After 1915 I started working on the cosmological problem. The research I have done is concerned with the geometry and timing of the universe. This research is based on a discussion of the boundary conditions of the general theory of relativity and Mach's inertia argument. Although I do not know the extent of the impact of Mach's idea on the substance of general relativity from inertia, I do believe that this grand idea is my basic philosophy.
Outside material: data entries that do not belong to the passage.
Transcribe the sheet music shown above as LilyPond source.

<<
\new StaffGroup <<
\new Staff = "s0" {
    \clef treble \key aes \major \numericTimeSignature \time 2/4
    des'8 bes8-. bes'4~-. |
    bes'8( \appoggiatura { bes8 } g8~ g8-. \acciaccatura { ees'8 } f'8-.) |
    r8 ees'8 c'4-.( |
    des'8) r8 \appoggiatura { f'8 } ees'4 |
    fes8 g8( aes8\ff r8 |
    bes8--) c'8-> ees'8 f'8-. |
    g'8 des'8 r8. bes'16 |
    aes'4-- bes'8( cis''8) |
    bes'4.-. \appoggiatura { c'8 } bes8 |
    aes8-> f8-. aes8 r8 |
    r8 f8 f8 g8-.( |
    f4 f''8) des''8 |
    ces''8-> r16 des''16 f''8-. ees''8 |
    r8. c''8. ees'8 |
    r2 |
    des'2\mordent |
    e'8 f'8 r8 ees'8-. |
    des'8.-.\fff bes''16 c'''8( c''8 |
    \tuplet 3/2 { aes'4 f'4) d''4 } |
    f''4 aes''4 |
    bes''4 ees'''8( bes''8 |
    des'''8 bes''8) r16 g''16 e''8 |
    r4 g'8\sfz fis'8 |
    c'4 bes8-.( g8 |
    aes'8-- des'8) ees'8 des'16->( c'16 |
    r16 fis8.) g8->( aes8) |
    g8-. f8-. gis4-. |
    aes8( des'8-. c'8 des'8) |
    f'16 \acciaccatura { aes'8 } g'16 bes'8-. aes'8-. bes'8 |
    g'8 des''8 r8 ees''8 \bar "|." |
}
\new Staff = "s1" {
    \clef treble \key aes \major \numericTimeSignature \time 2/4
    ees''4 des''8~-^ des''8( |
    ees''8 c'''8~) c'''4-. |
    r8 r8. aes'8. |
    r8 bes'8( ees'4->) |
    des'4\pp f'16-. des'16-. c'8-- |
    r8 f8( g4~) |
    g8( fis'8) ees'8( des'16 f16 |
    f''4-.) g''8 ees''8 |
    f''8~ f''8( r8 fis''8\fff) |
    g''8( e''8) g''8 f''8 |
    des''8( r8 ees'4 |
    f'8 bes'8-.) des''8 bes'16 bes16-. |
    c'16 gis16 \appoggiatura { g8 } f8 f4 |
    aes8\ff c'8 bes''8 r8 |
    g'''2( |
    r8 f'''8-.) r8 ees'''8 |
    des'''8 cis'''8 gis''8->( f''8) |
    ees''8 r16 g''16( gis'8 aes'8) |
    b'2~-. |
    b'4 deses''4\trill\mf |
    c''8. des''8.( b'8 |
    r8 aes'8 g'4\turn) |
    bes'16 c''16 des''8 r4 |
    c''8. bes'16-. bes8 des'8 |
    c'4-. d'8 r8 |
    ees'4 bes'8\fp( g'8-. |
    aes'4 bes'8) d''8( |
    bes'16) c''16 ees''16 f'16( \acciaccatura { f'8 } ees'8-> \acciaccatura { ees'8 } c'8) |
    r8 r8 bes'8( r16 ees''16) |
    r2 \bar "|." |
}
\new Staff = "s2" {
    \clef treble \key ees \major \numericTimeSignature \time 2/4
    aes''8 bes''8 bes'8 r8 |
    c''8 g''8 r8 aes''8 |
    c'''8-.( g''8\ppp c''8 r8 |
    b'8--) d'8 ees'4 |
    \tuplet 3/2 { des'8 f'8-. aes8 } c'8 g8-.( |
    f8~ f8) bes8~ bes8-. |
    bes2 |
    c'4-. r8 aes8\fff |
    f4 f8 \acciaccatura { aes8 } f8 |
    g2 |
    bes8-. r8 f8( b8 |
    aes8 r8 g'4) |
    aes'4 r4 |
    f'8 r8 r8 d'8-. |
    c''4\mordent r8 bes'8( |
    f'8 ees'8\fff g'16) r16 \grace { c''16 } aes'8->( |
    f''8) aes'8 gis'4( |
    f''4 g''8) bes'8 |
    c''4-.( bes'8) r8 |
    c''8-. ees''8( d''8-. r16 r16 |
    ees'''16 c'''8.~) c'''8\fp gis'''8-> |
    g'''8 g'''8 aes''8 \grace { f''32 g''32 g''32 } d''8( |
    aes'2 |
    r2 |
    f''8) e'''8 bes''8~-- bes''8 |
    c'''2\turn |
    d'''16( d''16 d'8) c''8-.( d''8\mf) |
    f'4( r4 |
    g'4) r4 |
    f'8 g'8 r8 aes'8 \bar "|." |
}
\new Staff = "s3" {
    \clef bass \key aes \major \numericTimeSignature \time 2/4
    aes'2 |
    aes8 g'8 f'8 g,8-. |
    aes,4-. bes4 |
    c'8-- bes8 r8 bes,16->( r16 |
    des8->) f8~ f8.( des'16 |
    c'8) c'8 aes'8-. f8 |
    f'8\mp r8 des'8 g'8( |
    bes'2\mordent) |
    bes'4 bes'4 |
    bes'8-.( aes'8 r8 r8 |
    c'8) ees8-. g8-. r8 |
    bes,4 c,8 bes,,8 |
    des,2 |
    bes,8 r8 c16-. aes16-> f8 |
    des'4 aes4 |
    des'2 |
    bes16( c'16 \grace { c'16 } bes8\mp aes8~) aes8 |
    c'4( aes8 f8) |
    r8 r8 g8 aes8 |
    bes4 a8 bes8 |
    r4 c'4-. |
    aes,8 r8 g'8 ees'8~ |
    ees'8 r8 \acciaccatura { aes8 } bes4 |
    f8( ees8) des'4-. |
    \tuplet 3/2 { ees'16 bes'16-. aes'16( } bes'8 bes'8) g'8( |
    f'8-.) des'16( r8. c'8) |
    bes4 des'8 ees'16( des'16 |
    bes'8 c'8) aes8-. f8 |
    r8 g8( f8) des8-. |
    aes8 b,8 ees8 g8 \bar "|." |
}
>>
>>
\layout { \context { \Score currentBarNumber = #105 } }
At first I tried to make the boundary conditions for the gravitational equation invariant. Later I was even able to remove this limitation on the assumption that the universe is closed. I was thus successful in solving the cosmological problem. As a result it was found that inertia appeared as a relative property among matter and would have to disappear if no other object had any interaction with it. I believe that this important quality makes the general theory of relativity satisfying even from an epistemological perspective.

I hereby end my short story of how I constructed the theory of relativity. Thank you very much.